⟨
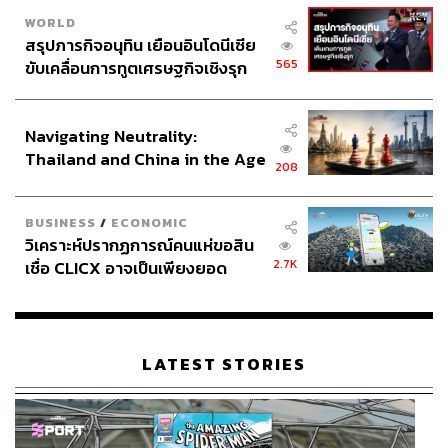
WORLD
สรุปภารกิจอนุทิน เยือนอินโดนีเซีย
565
ขับเคลื่อนการทูตเศรษฐกิจเชิงรุก
ประกาศหุ้นส่วนยุทธศาสตร์ไทย –
อินโดนีเซีย
Navigating Neutrality:
Thailand and China in the Age
208
of a New Global Order
BUSINESS
/
ECONOMIC
วิเคราะห์ปรากฏการณ์คนแห่ขอสิน
2.7K
เชื่อ CLICX อาจเป็นเพียงยอด
ภูเขาน้ำแข็ง ของปัญหาหนี้ครัว
เรือนไทยที่ถูกซุกไว้
LATEST STORIES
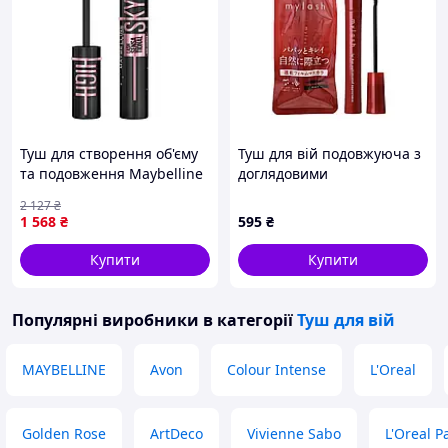
Туш для створення об'єму
Туш для вій подовжуюча з
та подовження Maybelline
доглядовими
New York Lash Sensational
компонентами, Чорна, 5
2 127
₴
Sky High Cosmic Black (7.2
грам, Opera Mylash, Японія
1 568
₴
595
₴
мл)
Купити
Купити
Популярні виробники
в категорії
Туш для вій
MAYBELLINE
Avon
Colour Intense
L'Oreal
Golden Rose
ArtDeco
Vivienne Sabo
L'Oreal P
⟩
**What is expected**
Reproduce exactly the line containing "компонентами, Чорна, 5" and all lines after it through the end of the listing above; leave out every earlier line.

**Response area**
компонентами, Чорна, 5
2 127
₴
Sky High Cosmic Black (7.2
грам, Opera Mylash, Японія
1 568
₴
595
₴
мл)
Купити
Купити
Популярні виробники
в категорії
Туш для вій
MAYBELLINE
Avon
Colour Intense
L'Oreal
Golden Rose
ArtDeco
Vivienne Sabo
L'Oreal P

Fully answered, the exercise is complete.